START GIVEN RECORDS
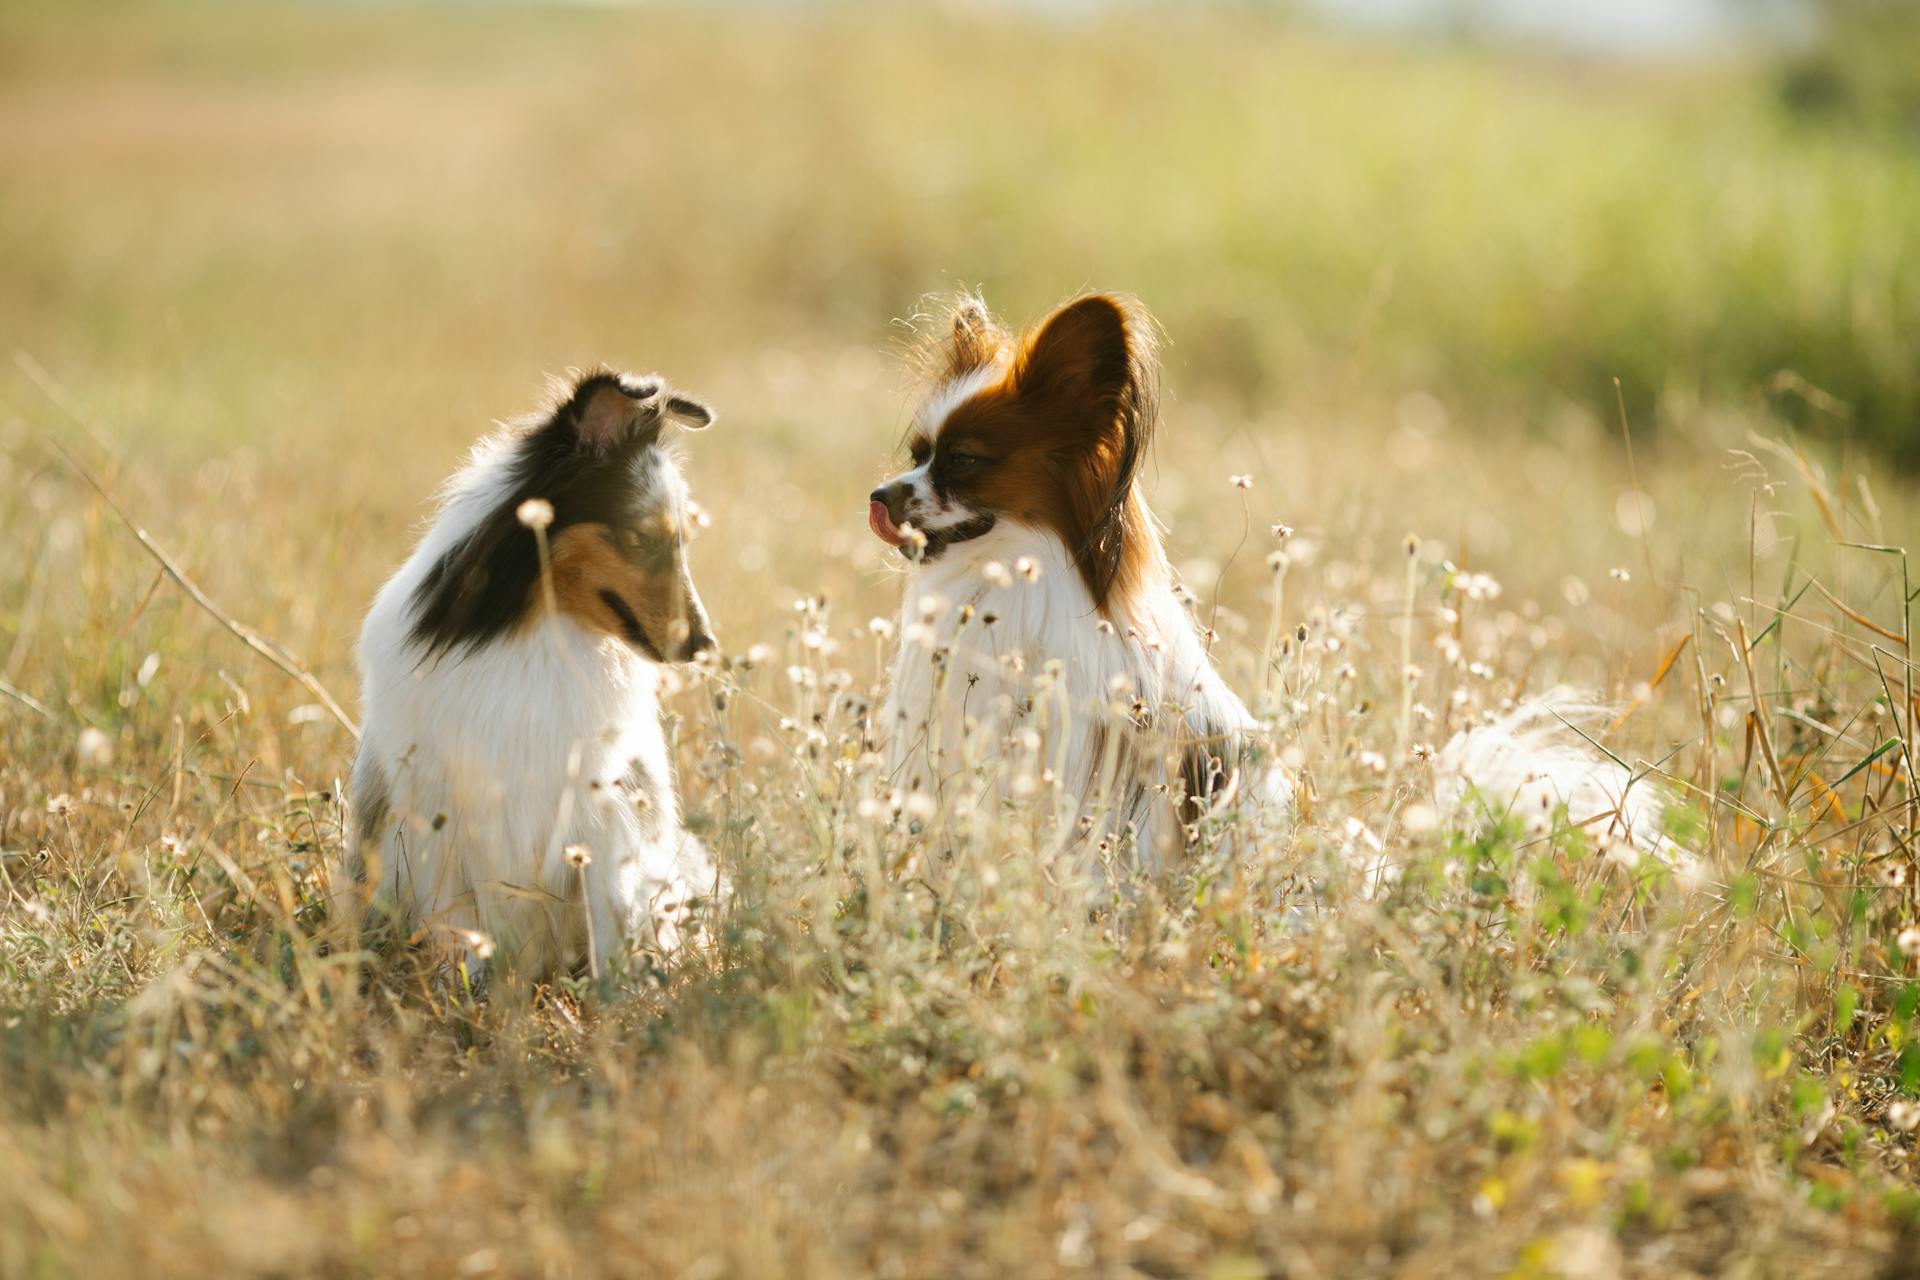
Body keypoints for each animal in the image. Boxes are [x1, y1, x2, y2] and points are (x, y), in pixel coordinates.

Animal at [351, 370, 721, 982]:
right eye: (642, 537)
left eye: (683, 542)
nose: (704, 645)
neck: (541, 631)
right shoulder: (439, 815)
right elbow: (456, 925)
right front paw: (464, 988)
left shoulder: (606, 811)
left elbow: (611, 922)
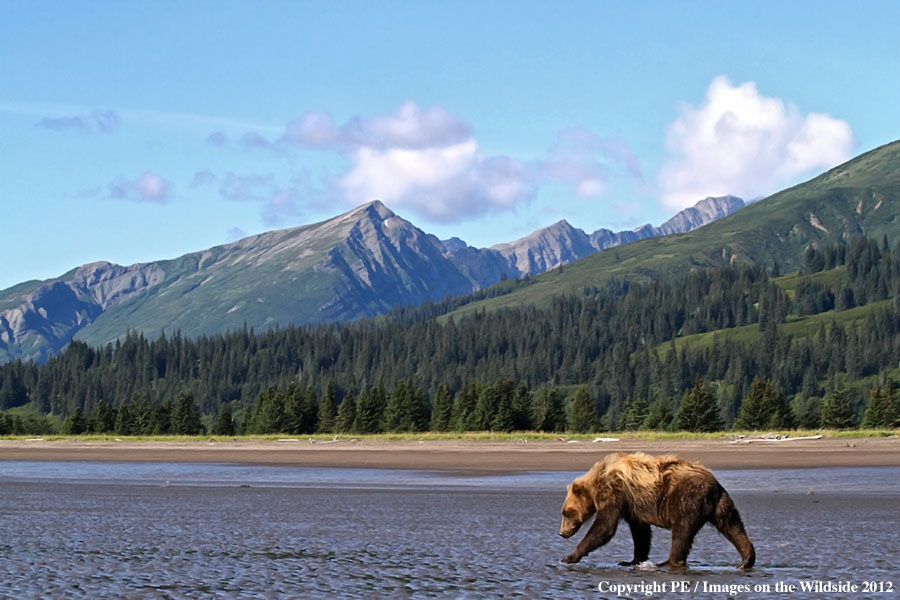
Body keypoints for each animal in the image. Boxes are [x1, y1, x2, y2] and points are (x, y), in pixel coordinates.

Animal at [558, 452, 755, 570]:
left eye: (566, 513)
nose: (562, 533)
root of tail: (713, 483)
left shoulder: (614, 492)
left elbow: (604, 527)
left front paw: (569, 557)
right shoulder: (632, 505)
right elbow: (641, 533)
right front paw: (631, 560)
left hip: (686, 498)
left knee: (682, 531)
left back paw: (668, 562)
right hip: (720, 503)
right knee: (732, 525)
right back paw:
END GIVEN RECORDS
• WHAT NEEDS TO BE DONE: The pictures stay out; please reproduce everything else in the entries exactly.

• SOLUTION:
Body keypoints for each animal in the image. Boxes are [x1, y1, x2, y2] and points are (x, y), in pixel coordinates.

Animal at [351, 370, 721, 982]:
right eye: (642, 537)
left eye: (683, 542)
nose: (704, 645)
neck: (541, 631)
right shoulder: (439, 815)
right elbow: (456, 925)
right front paw: (464, 988)
left shoulder: (606, 811)
left elbow: (611, 922)
Body keypoints for each animal in the image. Boxes are [x1, y1, x2, y2] and points are (x, y), in pixel coordinates.

Animal at [558, 452, 755, 570]:
left eye: (566, 513)
nose: (562, 533)
root of tail: (713, 483)
left shoulder: (614, 492)
left elbow: (604, 527)
left front paw: (569, 557)
right shoulder: (632, 505)
right elbow: (641, 533)
right front paw: (631, 560)
left hip: (686, 498)
left knee: (682, 531)
left back paw: (668, 562)
right hip: (720, 503)
right knee: (732, 525)
right back paw:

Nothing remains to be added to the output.